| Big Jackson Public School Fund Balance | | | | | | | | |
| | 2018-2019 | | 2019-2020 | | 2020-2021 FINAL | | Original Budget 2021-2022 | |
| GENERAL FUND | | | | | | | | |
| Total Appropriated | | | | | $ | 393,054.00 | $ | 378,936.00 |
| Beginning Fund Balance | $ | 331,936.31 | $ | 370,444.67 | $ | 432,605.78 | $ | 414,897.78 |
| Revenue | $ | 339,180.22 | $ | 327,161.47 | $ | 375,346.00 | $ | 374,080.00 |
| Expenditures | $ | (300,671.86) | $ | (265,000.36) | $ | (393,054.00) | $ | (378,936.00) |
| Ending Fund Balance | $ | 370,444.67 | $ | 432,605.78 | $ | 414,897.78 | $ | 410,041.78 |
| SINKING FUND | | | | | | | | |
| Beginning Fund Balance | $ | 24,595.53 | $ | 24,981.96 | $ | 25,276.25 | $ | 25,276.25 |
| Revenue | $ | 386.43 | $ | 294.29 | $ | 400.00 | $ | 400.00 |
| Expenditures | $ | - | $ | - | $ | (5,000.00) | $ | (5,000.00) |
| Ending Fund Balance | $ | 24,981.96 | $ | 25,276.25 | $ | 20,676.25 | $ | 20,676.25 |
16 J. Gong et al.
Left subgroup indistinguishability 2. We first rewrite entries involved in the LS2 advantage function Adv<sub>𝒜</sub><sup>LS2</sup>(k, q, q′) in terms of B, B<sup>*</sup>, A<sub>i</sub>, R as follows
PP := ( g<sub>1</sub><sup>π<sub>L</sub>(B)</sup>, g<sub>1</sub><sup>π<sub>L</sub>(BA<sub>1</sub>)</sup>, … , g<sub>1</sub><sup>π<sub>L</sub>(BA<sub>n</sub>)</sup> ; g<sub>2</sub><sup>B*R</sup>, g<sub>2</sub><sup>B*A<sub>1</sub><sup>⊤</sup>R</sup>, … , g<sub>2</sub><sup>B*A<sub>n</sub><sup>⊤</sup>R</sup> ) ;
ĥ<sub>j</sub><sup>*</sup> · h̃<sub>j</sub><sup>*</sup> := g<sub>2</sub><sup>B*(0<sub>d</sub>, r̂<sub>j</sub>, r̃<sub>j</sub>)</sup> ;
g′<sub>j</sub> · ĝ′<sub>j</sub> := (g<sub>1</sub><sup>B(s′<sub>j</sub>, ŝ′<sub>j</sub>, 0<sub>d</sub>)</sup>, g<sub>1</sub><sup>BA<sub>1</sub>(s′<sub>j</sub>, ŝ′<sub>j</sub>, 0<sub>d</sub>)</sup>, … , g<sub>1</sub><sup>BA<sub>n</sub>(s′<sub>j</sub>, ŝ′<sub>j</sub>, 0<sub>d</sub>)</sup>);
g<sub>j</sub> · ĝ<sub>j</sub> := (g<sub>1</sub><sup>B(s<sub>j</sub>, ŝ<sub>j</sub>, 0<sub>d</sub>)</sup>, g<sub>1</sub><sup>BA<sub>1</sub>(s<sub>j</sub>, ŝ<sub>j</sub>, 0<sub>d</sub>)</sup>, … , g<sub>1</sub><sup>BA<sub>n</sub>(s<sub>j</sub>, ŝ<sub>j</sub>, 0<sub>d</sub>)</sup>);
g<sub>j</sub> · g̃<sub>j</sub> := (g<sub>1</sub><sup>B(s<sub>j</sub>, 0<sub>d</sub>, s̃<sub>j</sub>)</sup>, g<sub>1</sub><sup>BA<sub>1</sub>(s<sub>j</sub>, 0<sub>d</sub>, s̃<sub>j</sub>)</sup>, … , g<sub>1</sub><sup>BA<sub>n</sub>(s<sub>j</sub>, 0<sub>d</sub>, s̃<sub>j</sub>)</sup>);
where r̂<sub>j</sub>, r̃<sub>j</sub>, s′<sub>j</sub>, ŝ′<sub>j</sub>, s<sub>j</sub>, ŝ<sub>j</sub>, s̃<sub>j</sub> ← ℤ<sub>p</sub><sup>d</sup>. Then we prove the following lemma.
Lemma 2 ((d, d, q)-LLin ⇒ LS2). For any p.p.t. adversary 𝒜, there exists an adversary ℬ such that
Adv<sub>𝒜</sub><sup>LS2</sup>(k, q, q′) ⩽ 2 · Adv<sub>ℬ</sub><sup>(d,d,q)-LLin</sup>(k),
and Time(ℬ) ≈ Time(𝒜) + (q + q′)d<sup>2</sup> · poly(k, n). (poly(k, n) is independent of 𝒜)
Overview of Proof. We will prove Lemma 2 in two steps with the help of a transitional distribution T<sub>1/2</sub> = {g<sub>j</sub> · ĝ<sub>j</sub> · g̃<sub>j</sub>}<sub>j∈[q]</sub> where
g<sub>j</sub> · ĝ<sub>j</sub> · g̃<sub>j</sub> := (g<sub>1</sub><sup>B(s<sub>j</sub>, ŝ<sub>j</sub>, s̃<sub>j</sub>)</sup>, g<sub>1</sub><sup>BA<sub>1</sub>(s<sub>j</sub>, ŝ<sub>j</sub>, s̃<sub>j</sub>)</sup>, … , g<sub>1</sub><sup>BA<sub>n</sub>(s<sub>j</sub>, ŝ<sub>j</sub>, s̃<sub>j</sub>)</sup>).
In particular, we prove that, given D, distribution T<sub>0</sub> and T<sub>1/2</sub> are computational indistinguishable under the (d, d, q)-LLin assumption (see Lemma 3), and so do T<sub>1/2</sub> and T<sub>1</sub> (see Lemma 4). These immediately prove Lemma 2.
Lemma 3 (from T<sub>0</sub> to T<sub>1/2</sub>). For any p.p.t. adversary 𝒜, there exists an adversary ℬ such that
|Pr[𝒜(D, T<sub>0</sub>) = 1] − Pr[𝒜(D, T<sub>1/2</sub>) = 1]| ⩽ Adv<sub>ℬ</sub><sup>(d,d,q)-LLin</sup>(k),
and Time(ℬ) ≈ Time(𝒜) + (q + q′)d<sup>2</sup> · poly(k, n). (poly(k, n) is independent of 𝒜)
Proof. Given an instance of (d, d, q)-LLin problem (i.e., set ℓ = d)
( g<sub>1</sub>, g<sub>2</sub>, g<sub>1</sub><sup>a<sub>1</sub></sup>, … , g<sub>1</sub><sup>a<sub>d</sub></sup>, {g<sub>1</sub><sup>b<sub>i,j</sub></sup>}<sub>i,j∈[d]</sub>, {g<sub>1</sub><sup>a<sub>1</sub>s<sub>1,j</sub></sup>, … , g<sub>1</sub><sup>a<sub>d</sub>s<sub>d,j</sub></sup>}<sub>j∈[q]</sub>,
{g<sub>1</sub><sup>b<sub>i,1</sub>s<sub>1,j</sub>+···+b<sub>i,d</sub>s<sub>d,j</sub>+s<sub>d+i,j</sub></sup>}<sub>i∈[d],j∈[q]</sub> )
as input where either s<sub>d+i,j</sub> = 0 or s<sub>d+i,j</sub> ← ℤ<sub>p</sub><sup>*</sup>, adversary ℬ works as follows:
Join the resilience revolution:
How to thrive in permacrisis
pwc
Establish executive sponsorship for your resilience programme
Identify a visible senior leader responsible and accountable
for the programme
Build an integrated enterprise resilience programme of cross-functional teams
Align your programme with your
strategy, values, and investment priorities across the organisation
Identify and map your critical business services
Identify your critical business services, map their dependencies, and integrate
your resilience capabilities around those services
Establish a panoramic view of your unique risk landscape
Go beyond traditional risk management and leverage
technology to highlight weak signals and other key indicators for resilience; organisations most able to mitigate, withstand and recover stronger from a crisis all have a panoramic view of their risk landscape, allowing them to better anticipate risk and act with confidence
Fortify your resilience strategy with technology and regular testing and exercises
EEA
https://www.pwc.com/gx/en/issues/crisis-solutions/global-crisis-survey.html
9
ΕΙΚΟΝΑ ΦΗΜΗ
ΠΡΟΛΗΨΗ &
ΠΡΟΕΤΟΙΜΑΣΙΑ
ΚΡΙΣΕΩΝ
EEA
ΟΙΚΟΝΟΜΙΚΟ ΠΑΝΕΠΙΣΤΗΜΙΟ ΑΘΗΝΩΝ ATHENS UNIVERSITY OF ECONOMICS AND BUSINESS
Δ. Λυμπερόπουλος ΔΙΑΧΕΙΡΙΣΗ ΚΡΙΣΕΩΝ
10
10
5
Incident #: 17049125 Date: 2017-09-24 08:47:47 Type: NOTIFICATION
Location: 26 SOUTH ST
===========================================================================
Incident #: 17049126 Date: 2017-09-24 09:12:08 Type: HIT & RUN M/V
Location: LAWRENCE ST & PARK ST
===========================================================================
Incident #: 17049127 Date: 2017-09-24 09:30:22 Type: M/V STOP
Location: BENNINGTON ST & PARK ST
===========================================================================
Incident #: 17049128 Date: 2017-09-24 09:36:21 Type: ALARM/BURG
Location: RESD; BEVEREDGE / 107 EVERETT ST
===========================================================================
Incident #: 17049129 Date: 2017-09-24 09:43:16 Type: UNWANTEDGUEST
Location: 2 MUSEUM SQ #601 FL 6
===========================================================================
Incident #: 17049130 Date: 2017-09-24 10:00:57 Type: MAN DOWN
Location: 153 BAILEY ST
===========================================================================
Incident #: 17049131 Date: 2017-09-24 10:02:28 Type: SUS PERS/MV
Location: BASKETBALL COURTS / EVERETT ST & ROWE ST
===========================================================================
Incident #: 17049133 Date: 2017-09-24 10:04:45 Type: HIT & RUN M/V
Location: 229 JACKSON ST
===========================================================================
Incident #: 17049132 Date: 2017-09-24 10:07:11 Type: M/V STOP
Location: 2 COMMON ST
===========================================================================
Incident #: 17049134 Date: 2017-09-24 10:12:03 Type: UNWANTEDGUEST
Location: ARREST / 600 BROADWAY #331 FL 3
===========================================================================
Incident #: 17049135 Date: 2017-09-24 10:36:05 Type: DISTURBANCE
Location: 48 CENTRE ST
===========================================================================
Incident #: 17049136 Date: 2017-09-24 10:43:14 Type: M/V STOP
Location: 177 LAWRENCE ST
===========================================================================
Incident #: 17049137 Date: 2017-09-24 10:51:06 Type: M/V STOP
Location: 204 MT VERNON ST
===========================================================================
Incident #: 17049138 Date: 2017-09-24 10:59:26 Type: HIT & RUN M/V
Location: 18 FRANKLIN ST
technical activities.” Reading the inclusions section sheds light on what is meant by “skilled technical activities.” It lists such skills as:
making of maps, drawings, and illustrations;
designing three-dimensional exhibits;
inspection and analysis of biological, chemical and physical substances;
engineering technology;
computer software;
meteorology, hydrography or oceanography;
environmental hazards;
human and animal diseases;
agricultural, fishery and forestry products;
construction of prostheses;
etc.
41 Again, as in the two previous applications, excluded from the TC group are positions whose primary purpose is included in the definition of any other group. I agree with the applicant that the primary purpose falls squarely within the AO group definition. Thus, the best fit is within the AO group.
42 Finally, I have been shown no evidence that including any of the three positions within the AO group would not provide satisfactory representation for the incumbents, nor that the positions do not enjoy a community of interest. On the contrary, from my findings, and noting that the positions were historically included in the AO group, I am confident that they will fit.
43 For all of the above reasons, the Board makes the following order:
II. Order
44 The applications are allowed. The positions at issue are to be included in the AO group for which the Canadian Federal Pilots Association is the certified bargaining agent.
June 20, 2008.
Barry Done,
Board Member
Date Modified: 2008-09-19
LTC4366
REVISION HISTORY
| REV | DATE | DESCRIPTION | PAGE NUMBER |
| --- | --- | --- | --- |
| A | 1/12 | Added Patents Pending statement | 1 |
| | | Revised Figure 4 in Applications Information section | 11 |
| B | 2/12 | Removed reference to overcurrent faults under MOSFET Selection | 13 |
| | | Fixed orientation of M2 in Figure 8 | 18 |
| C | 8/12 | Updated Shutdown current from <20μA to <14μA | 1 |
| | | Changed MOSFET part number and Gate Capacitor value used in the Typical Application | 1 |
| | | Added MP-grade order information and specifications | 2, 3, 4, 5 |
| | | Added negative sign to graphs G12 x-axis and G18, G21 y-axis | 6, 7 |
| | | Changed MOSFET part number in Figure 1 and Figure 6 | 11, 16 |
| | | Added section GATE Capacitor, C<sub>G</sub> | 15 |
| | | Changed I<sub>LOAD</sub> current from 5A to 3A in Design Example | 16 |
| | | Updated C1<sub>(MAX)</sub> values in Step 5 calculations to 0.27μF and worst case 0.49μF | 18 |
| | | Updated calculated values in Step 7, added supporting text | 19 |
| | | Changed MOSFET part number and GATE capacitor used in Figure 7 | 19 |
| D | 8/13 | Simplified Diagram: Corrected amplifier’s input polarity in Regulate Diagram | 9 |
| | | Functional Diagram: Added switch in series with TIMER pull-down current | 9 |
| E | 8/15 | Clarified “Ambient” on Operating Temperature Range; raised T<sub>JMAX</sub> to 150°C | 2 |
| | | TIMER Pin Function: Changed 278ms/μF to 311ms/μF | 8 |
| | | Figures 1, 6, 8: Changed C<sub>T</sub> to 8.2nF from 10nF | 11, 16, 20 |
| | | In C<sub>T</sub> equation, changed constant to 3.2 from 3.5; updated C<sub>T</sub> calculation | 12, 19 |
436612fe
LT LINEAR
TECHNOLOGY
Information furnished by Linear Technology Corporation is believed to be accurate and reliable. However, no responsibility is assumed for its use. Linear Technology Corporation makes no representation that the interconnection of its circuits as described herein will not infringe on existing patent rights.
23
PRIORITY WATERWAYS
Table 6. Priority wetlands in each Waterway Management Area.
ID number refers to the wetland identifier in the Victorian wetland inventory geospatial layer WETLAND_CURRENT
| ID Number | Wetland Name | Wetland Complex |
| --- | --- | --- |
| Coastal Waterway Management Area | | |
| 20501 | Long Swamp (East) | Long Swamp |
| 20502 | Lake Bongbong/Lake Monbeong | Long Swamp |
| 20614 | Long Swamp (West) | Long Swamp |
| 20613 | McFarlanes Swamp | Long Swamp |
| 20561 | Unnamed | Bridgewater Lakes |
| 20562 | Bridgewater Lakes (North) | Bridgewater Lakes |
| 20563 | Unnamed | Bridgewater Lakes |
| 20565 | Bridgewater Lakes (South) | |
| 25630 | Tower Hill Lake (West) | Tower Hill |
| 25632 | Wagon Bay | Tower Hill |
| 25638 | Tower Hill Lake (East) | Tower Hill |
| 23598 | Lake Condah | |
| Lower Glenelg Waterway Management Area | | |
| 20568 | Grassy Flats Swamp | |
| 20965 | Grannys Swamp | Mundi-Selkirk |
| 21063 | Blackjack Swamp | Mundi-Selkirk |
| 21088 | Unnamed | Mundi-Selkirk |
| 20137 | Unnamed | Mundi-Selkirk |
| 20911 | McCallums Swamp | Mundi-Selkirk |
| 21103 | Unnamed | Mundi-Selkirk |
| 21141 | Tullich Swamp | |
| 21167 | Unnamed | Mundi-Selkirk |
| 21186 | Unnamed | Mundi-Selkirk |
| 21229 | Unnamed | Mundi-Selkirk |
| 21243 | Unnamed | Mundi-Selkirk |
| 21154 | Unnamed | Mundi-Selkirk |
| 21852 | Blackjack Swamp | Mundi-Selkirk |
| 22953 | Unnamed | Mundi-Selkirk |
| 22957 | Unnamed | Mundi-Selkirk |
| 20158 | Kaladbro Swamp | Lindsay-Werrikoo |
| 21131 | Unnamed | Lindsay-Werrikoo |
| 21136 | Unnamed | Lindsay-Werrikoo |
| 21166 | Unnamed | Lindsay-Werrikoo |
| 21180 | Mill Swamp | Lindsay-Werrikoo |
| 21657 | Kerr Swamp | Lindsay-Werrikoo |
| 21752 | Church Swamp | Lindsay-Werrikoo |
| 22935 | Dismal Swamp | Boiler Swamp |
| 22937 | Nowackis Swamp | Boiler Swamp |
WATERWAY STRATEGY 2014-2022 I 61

------

TASK DESCRIPTION »
Taking the records above, retype every line from the one with "PRIORITY WATERWAYS" down to the one with "21243 | Unnamed | Mundi-Selkirk |", exactly and with nothing else.

RESULT OF THE EXERCISE »
PRIORITY WATERWAYS
Table 6. Priority wetlands in each Waterway Management Area.
ID number refers to the wetland identifier in the Victorian wetland inventory geospatial layer WETLAND_CURRENT
| ID Number | Wetland Name | Wetland Complex |
| --- | --- | --- |
| Coastal Waterway Management Area | | |
| 20501 | Long Swamp (East) | Long Swamp |
| 20502 | Lake Bongbong/Lake Monbeong | Long Swamp |
| 20614 | Long Swamp (West) | Long Swamp |
| 20613 | McFarlanes Swamp | Long Swamp |
| 20561 | Unnamed | Bridgewater Lakes |
| 20562 | Bridgewater Lakes (North) | Bridgewater Lakes |
| 20563 | Unnamed | Bridgewater Lakes |
| 20565 | Bridgewater Lakes (South) | |
| 25630 | Tower Hill Lake (West) | Tower Hill |
| 25632 | Wagon Bay | Tower Hill |
| 25638 | Tower Hill Lake (East) | Tower Hill |
| 23598 | Lake Condah | |
| Lower Glenelg Waterway Management Area | | |
| 20568 | Grassy Flats Swamp | |
| 20965 | Grannys Swamp | Mundi-Selkirk |
| 21063 | Blackjack Swamp | Mundi-Selkirk |
| 21088 | Unnamed | Mundi-Selkirk |
| 20137 | Unnamed | Mundi-Selkirk |
| 20911 | McCallums Swamp | Mundi-Selkirk |
| 21103 | Unnamed | Mundi-Selkirk |
| 21141 | Tullich Swamp | |
| 21167 | Unnamed | Mundi-Selkirk |
| 21186 | Unnamed | Mundi-Selkirk |
| 21229 | Unnamed | Mundi-Selkirk |
| 21243 | Unnamed | Mundi-Selkirk |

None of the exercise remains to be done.